I’m developing a high-volume web application, where part of it is a MySQL database of discussion posts that will need to grow to 20M+ rows, smoothly.
I was originally planning on using MyISAM for the tables (for the built-in fulltext search capabilities), but the thought of the entire table being locked due to a single write operation makes me shutter. Row-level locks make so much more sense (not to mention InnoDB’s other speed advantages when dealing with huge tables). So, for this reason, I’m pretty determined to use InnoDB.
The problem is… InnoDB doesn’t have built-in fulltext search capabilities.
Should I go with a third-party search system? Like Lucene(c++) / Sphinx? Do any of you database ninjas have any suggestions/guidance? LinkedIn’s zoie (based off Lucene) looks like the best option at the moment… having been built around realtime capabilities (which is pretty critical for my application.) I’m a little hesitant to commit yet without some insight…
(FYI: going to be on EC2 with high-memory rigs, using PHP to serve the frontend)

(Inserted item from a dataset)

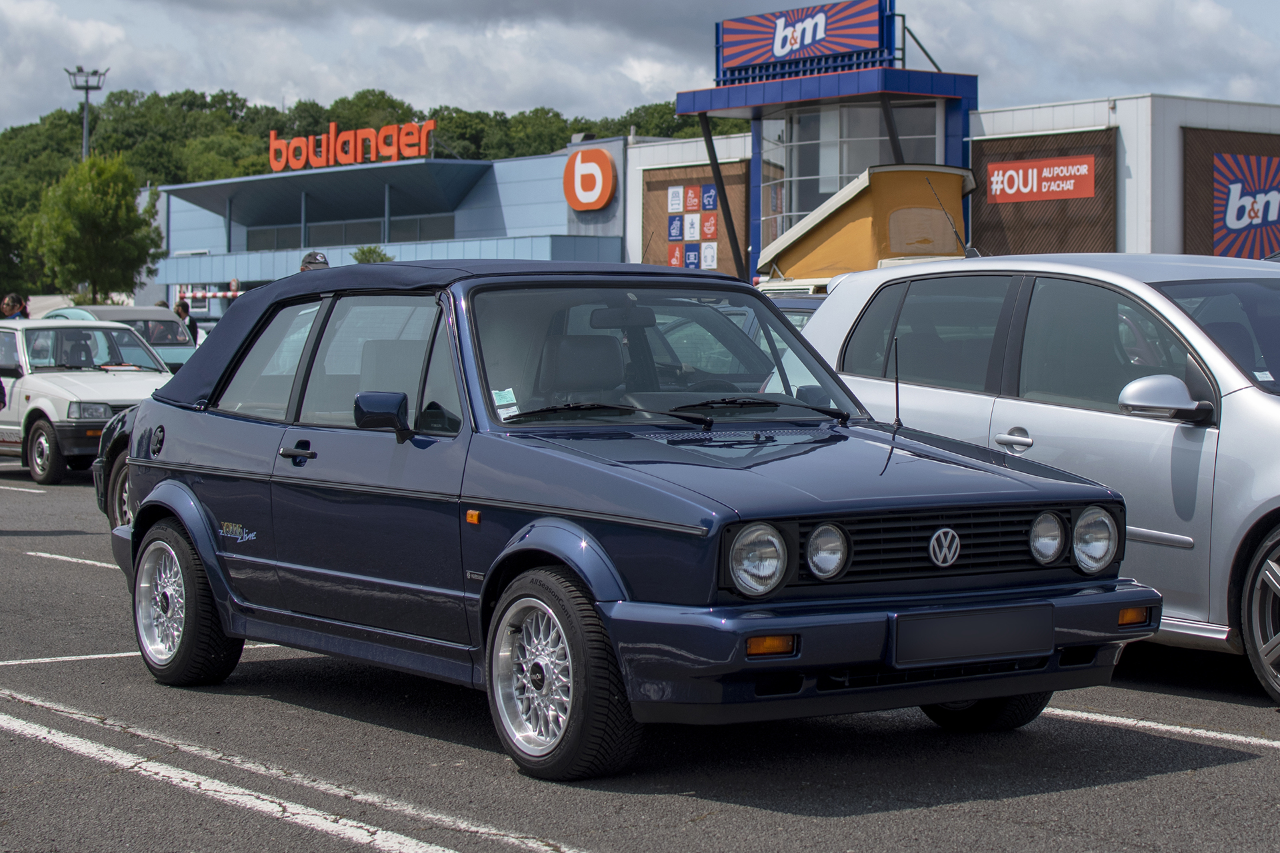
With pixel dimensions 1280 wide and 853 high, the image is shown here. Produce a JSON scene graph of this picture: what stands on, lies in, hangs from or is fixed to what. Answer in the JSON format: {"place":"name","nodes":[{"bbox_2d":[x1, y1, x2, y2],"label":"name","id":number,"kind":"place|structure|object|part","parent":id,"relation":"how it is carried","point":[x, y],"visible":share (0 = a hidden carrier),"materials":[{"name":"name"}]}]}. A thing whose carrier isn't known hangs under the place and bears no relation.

I can vouch for MyISAM fulltext being a bad option - even leaving aside the various problems with MyISAM tables in general, I’ve seen the fulltext stuff go off the rails and start corrupting itself and crashing MySQL regularly.
A dedicated search engine is definitely going to be the most flexible option here - store the post data in MySQL/innodb, and then export the text to your search engine. You can set up a periodic full index build/publish pretty easily, and add real-time index updates if you feel the need and want to spend the time.
Lucene and Sphinx are good options, as is Xapian, which is nice and lightweight. If you go the Lucene route don’t assume that Clucene will better, even if you’d prefer not to wrestle with Java, although I’m not really qualified to discuss the pros and cons of either.
Along with the general phasing out of MyISAM, InnoDB full-text search (FTS) is finally available in MySQL 5.6.4 release.
These indexes are physically represented as entire InnoDB tables, which are acted upon by SQL keywords such as the FULLTEXT clause of the CREATE INDEX statement, the MATCH() … AGAINST syntax in a SELECT statement, and the OPTIMIZE TABLE statement.
While other engines have lots of different features, this one is InnoDB, so it’s native (which means there’s an upgrade path), and that makes it a worthwhile option.
You should spend an hour and go through installation and test-drive of Sphinx and Lucene. See if either meets your needs, with respect to data updates.
One of the things that disappointed me about Sphinx is that it doesn’t support incremental inserts very well. That is, it’s very expensive to reindex after an insert, so expensive that their recommended solution is to split your data into older, unchanging rows and newer, volatile rows. So every search your app does would have to search twice: once on the larger index for old rows and also on the smaller index for recent rows. If that doesn’t integrate with your usage patterns, this Sphinx is not a good solution (at least not in its current implementation).
I’d like to point out another possible solution you could consider: Google Custom Search. If you can apply some SEO to your web application, then outsource the indexing and search function to Google, and embed a Google search textfield into your site. It could be the most economical and scalable way to make your site searchable.